Nadia Harbeck, MD, PhD
Invited discussant Nadia Harbeck, MD, PhD, Head of the Breast Center of the University of Munich (LMU), Germany, said the UNICANCER-NeoPAL trial points toward the future of endocrine therapy in early breast cancer—using cyclin-dependent kinase 4/6 (CDK4/6) inhibitors as a means of “enhancing” this approach in patients who need more than an endocrine agent alone.
This study, along with the LORELEI trial—in which the addition of the phosphoinositide 3-kinase inhibitor taselisib to letrozole improved response rates in the neoadjuvant setting1—showed that “potent agents are already available” that can challenge the role of chemotherapy in estrogen receptor–positive disease, she said.
Study Limitations
UNICANCER-NeoPAL is not yet practice-changing, but “it’s a very interesting hypothesis-generating trial,” she commented, although she acknowledged a few possible limitations of the study. For one thing, the choice of endpoint—residual cancer burden—may not be the best outcome measure. It is not routinely done and also may not be appropriate for many estrogen receptor–positive patients, she said.
“We know from the U.S. Food and Drug Administration meta-analysis2 that we see differences in luminal tumors, with regard to pathologic complete responses—whether you achieve this or not doesn’t matter much in luminal subtypes,” she said.
In the current study, response rates were low in all patients, independent of the treatment arm.

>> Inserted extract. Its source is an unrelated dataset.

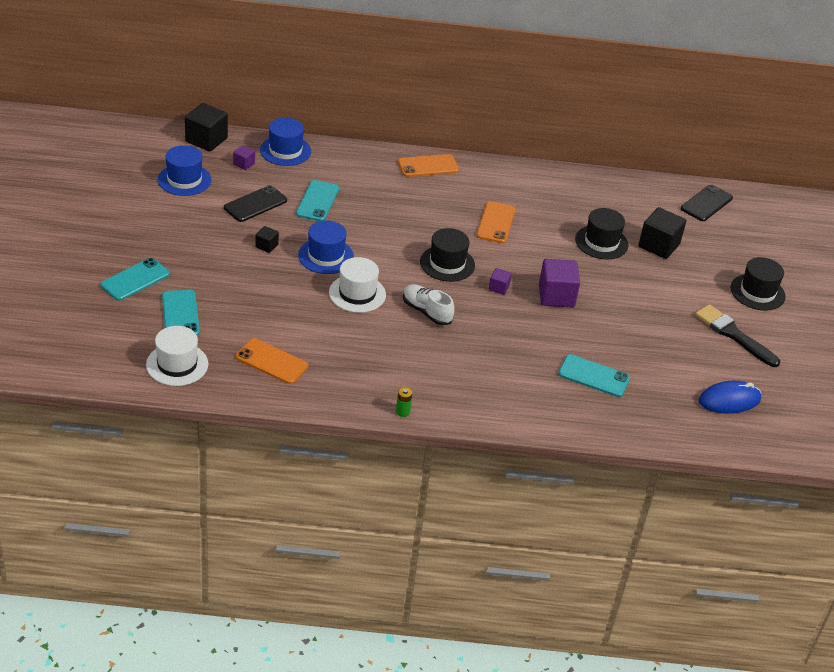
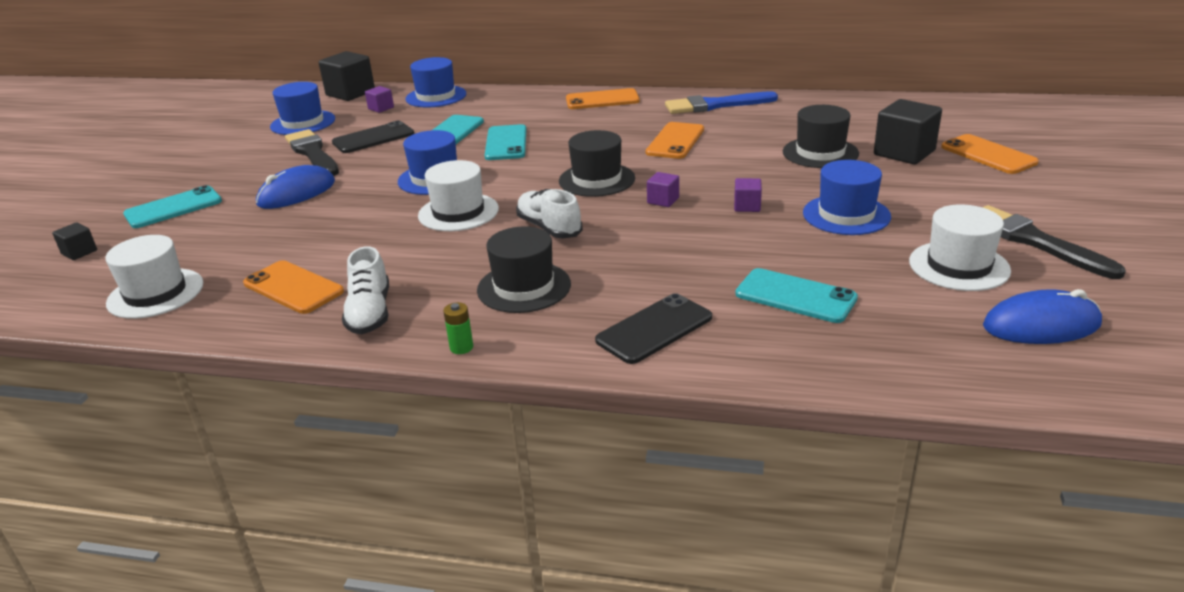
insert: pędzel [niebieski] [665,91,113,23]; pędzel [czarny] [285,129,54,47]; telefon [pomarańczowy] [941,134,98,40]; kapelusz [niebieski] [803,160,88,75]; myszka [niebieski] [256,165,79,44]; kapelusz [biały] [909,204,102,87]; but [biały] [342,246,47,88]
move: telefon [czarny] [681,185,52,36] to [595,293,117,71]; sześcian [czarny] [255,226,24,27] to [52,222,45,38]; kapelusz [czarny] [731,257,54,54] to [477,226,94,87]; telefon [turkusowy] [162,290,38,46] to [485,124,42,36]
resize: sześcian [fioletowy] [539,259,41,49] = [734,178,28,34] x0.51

Chemotherapy led to more responses; however, 19 weeks may be too short a time to see the full potential of an endocrine-based approach such as letrozole/palbociclib (Ibrance), Dr. Harbeck pointed out.
Paving the Way for a Third Option
The main message from the trial is a third treatment option may be emerging, and it might be the best choice for a subset of patients with estrogen receptor–positive/HER2-negative tumors, she concluded. “Currently, we look at risk and decide whether endocrine therapy or chemotherapy followed by endocrine therapy is the way forward. This work paves the way for a third option that is not endocrine therapy, and not chemotherapy, but enhanced endocrine therapy, which could be given to some of our patients.”

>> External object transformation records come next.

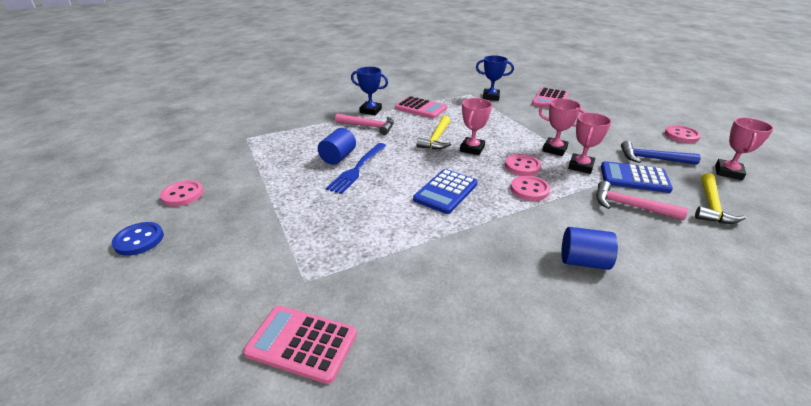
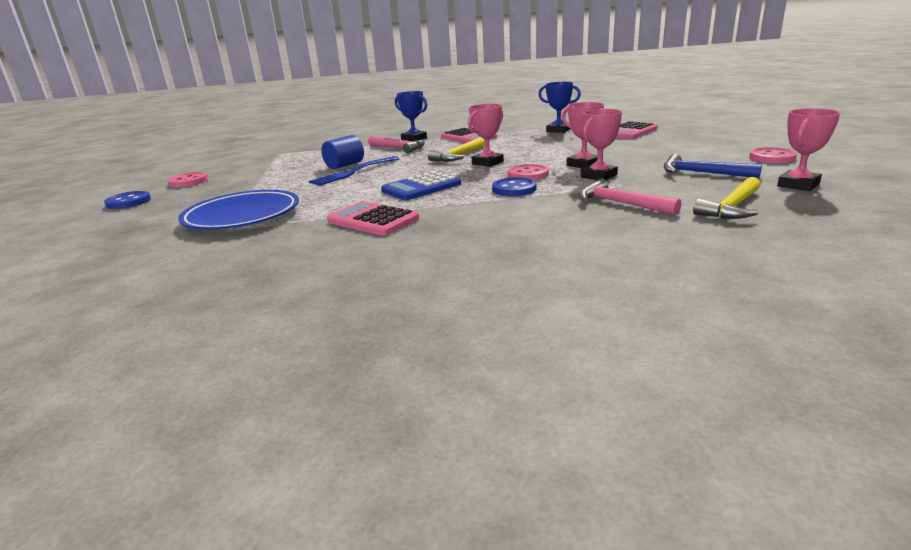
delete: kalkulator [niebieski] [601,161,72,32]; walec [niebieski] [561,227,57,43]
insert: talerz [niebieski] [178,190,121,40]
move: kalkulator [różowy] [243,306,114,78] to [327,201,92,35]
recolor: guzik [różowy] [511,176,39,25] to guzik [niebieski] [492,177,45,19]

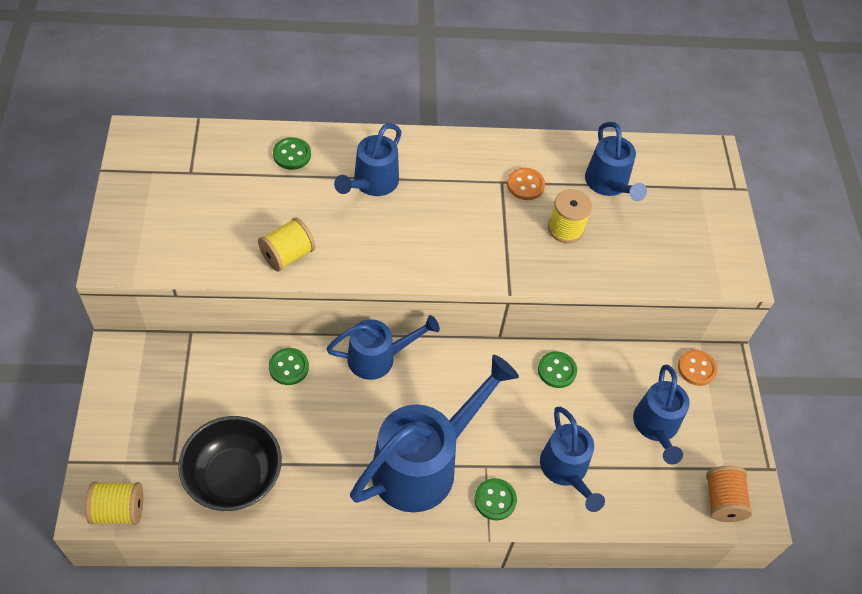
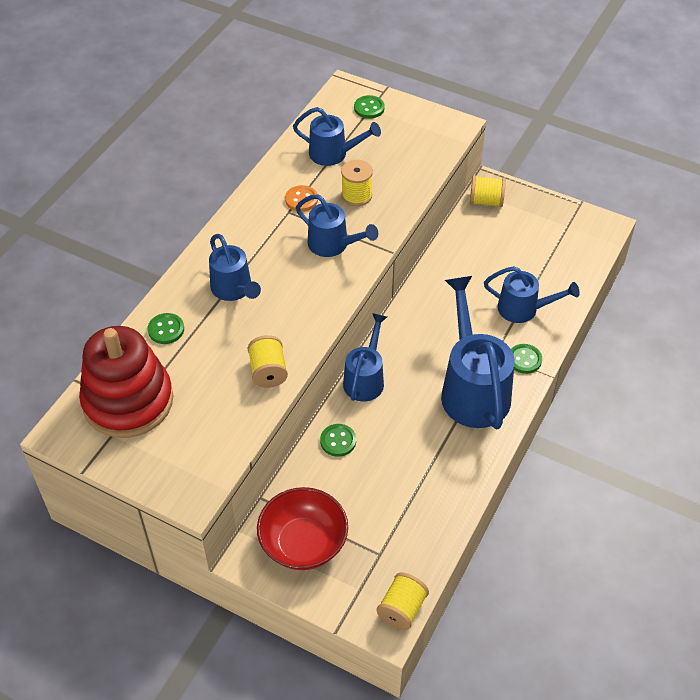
delete: miska [czarny] [178,416,104,95]; szpulka [pomarańczowy] [706,466,46,56]
insert: zabawka nakładanka [czerwony] [79,326,94,112]; miska [czerwony] [257,487,91,83]
move: guzik [zielony] [538,351,39,37] to [354,95,31,24]; konewka [niebieski] [633,364,57,100] to [296,195,82,62]
replace: guzik [pomarańczowy] [678,350,40,36] to szpulka [żółty] [470,175,36,32]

The WSG-ADAPT trial may be informative on this question. In this study, more than 4,000 patients are being treated with a brief (3‑week) course of preoperative endocrine therapy, with the selection of adjuvant treatment (endocrine therapy alone or with chemotherapy) based on response.
“The problematic cohort includes the intermediate-risk patients who do not respond well to 3 weeks of endocrine therapy. For them, enhanced endocrine therapy may be better than chemotherapy,” she said. “Also, patients with luminal tumors but more than three involved nodes, who now receive chemotherapy, may be good candidates for enhanced endocrine therapy, either replacing chemotherapy or in addition to it…. The challenge remains to identify patients with luminal early breast cancer for whom an endocrine-based approach will improve outcomes,” she commented.
In short, Dr. Harbeck believes the full potential of endocrine-based therapy in the early breast cancer setting has not yet been reached. “Visionary trials are needed to optimally position these new therapy concepts in patient management.” ■
DISCLOSURE: Dr. Harbeck has received honoraria for consulting and lectures from Lilly, Novartis, and Pfizer.
REFERENCES
1. Saura C, de Azambuja E, Hlauschek D, et al: Primary results of LORELEI: A phase II randomized, double-blind study of neoadjuvant letrozole plus taselisib versus letrozole plus placebo in postmenopausal patients with ER+/HER2-negative early breast cancer. 2017 ESMO Congress. Abstract LBA10_PR. Presented September 8, 2017.
2. Cortazar P, Zhang L, Untch M, et al: Pathological complete response and long-term clinical benefit in breast cancer: The CTNeoBC pooled analysis. Lancet 384:164-172, 2014.